At stake here was the principle of ‘separation of powers’ ie the rule that bureaucrats, politicians, and judges are independent and should not interfere in each other’s activities. In other words the bureaucrat should not have leaned on the elected politician, or even expressed an opinion to him.
This conflict is regularly observed at Council, when bureaucratic staff shape the views and thoughts of elected councillors by withholding and twisting information and by failing to answer legitimate questions. Your elected councillors reinforce this by refusing to accept criticism of the staff.
Recently I pointed out that once a month staff and councillors engage in a strategic planning workshop which in reality covers all manner of non-planning matters. It turns out that this informal and all-but-secret session is mandated by the state government, which never gives up tweaking the system to favour right-wing objectives.
Closer personal relationships between staff and counsellors of course offer greater opportunity for manipulation; indeed I regard these so-called ‘workshops’ as little more than strategic smiling sessions.
This smile-a-thon began when Jan Barham the cranky moved on, as though it was Jan’s crankiness that had caused all the problems and now everything is going to be hunky-dory.
Don’t get me wrong; there are genuine smiles and real people near the top, but to become a director you have to sell your soul to the devil. Current dear Mark Arnold is real but I can’t see that he has changed anything for the $4,000 per week we pay him. I think you might have tried but got stomped on by the real deciders.
Last week I tried to sit in on the planning review committee.
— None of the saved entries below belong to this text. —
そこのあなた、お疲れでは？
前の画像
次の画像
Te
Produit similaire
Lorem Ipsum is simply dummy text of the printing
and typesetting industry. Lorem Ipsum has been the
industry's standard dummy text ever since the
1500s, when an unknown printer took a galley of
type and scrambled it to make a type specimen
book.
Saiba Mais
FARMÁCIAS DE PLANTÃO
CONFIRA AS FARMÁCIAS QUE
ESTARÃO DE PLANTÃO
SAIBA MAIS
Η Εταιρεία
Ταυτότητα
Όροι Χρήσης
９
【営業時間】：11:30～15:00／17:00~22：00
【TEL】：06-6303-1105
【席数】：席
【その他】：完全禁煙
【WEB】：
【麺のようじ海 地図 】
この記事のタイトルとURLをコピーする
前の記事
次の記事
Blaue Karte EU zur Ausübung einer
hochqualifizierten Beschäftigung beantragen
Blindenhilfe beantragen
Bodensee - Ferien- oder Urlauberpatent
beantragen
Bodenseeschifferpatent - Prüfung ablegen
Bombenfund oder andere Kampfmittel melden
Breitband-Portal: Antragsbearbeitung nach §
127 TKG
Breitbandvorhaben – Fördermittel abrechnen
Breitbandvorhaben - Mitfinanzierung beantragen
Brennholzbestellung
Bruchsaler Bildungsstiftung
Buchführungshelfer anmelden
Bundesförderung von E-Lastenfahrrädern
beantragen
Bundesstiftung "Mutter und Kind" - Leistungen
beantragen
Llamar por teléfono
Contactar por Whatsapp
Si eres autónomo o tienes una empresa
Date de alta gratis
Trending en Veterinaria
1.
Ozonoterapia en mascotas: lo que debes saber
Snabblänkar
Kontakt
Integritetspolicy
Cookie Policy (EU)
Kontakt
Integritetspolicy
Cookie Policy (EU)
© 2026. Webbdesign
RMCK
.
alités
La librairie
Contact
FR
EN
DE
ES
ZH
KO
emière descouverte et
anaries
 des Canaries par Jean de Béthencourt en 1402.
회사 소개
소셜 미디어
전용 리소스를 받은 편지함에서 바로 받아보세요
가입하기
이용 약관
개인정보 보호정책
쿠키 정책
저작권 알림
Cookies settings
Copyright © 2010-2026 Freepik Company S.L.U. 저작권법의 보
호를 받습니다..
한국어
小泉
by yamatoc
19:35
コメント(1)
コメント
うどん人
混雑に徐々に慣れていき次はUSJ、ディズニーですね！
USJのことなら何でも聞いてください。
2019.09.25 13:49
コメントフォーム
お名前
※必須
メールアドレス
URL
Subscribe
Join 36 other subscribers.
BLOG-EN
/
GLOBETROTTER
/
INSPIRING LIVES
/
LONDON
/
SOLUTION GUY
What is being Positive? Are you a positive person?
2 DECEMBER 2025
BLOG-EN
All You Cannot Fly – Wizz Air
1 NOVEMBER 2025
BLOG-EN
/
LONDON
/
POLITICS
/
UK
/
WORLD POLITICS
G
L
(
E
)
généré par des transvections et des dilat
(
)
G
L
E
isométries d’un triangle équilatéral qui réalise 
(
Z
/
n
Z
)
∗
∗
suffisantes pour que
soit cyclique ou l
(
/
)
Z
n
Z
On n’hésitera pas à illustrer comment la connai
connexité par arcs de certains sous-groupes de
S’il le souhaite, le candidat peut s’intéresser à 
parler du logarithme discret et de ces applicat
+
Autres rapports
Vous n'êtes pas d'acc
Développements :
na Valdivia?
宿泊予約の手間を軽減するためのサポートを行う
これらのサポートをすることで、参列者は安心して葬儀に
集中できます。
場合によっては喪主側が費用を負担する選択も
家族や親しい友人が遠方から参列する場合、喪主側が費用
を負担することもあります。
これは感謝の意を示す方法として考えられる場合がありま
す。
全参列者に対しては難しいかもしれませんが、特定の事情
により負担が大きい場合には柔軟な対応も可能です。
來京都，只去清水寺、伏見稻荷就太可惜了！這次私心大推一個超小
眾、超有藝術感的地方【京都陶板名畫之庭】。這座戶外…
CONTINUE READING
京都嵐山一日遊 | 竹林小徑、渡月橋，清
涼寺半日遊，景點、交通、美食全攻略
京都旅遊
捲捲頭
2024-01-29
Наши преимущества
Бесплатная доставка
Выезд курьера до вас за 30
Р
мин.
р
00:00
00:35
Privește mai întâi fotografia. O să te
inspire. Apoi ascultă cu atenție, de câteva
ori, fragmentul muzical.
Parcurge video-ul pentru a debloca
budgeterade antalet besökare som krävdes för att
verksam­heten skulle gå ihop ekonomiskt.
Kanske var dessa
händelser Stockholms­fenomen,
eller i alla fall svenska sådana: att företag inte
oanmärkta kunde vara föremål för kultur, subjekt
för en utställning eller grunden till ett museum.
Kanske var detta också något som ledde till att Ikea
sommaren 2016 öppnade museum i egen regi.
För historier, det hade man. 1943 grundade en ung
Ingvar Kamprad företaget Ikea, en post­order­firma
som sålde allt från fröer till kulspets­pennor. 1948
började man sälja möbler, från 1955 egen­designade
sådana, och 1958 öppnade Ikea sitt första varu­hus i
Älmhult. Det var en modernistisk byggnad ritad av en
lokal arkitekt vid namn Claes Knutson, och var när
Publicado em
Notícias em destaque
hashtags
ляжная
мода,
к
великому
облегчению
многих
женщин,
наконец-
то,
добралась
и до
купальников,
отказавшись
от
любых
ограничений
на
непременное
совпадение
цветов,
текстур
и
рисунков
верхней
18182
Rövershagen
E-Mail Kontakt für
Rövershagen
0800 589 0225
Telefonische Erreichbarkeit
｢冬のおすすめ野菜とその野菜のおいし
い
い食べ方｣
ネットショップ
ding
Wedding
In my day all committees were open to the public, but apparently the state government has now ruled any committee that has a staff member on it can keep the public out.
As I see it, any committee that has a staff member on it participating in debate is precisely the committee that needs public scrutiny.
This particular committee decides which development applications go to the elected council and which of them are determined by staff alone, so its members (whoever they are) could and should vote to allow the watchdog in the room.